Accountability as Late 1970s Style
The confessional mode in popular music had been gaining prominence through the 1970s, from the introspective singer-songwriter work of the early decade to the more explicitly therapeutic vocabulary that was entering mainstream culture by mid-decade. By 1977 and 1978, audiences were increasingly sophisticated about the idea that authentic self-examination was a marker of artistic seriousness, and a rock star willing to admit his own failures in this register was making a claim to that seriousness.
Stewart had always understood that vulnerability and swagger could coexist in the same performance, and I Was Only Joking is the fullest expression of that understanding. The song's narrator is still recognizably the same person who performed the bravado; the admission doesn't erase the persona but reveals what it was protecting.
The Universal of Self-Knowledge Deferred
Most people who have been in their late twenties or early thirties and looked back at their early twenties will recognize the experience the song describes: the gradual realization that some of what you presented as sincere intention was actually youthful posturing, and that the people around you may have taken it more seriously than you did. The comedy of the title, the casual diminishment of "only joking," captures the defensive reflex that comes with this realization, the impulse to make the seriousness smaller than it was.

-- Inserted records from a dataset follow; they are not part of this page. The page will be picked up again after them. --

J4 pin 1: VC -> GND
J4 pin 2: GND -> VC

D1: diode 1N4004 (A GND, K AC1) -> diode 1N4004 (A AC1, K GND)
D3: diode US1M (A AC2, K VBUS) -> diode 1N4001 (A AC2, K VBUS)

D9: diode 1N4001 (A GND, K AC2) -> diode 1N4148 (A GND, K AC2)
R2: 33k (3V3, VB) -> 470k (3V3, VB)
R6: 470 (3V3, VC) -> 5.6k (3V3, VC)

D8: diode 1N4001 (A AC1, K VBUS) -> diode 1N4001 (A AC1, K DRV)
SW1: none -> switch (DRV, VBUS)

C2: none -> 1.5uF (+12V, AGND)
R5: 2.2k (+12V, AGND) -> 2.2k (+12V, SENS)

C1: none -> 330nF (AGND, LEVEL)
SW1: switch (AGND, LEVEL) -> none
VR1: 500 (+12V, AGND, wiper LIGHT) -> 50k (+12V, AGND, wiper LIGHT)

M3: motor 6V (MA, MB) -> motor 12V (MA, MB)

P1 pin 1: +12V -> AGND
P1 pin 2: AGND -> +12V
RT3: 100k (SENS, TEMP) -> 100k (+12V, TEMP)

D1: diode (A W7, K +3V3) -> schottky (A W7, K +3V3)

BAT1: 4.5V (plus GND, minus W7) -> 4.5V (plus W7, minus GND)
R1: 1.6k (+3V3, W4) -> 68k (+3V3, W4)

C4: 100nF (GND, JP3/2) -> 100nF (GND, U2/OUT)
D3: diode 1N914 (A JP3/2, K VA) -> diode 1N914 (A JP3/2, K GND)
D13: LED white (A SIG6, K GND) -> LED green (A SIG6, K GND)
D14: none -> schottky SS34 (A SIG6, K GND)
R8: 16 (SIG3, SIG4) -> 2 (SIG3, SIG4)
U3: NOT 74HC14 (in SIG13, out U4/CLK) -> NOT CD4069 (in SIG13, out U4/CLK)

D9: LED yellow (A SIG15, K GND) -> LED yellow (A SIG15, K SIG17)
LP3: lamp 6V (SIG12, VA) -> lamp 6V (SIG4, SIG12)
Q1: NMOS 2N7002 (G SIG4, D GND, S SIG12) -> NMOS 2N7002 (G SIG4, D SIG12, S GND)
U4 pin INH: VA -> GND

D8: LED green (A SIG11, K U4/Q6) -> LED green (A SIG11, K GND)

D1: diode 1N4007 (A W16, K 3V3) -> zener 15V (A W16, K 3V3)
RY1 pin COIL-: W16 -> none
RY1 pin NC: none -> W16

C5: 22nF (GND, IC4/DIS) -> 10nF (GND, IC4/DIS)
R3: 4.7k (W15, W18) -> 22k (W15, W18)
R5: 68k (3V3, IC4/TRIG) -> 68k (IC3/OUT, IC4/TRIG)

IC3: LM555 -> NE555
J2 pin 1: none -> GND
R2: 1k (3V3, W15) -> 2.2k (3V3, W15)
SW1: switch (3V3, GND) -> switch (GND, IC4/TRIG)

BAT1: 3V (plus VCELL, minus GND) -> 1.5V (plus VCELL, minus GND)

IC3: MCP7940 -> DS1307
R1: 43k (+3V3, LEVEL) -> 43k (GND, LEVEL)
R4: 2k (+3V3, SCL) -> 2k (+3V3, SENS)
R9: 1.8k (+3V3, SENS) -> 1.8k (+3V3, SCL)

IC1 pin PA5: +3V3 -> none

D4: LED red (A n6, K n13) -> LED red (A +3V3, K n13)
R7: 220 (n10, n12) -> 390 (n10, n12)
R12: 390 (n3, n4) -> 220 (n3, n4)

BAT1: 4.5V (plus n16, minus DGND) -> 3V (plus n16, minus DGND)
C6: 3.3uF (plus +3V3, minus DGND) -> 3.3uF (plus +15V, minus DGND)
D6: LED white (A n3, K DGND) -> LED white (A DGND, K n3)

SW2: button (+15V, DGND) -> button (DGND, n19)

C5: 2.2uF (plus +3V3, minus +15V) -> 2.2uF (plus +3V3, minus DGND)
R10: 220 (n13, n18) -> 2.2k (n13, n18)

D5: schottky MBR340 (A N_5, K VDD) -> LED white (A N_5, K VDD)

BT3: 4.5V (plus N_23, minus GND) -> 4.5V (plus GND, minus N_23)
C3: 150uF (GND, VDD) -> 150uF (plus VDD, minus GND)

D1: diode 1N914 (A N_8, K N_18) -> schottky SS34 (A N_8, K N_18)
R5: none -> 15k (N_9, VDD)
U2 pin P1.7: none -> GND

The song sits with that impulse rather than endorsing it. The admission that the promises were jokes is itself serious, because only someone who has stopped joking could make it.
Why It Holds Up
Self-knowledge songs age well because the human tendency to perform commitment rather than deliver it doesn't diminish across time. Every generation produces people who have said more than they meant, and every generation produces songs that look at that gap with a mixture of regret and rueful understanding. I Was Only Joking sits in that tradition, delivered by an artist who had the credibility and the honesty to make the confession land. It holds because the thing it describes keeps happening.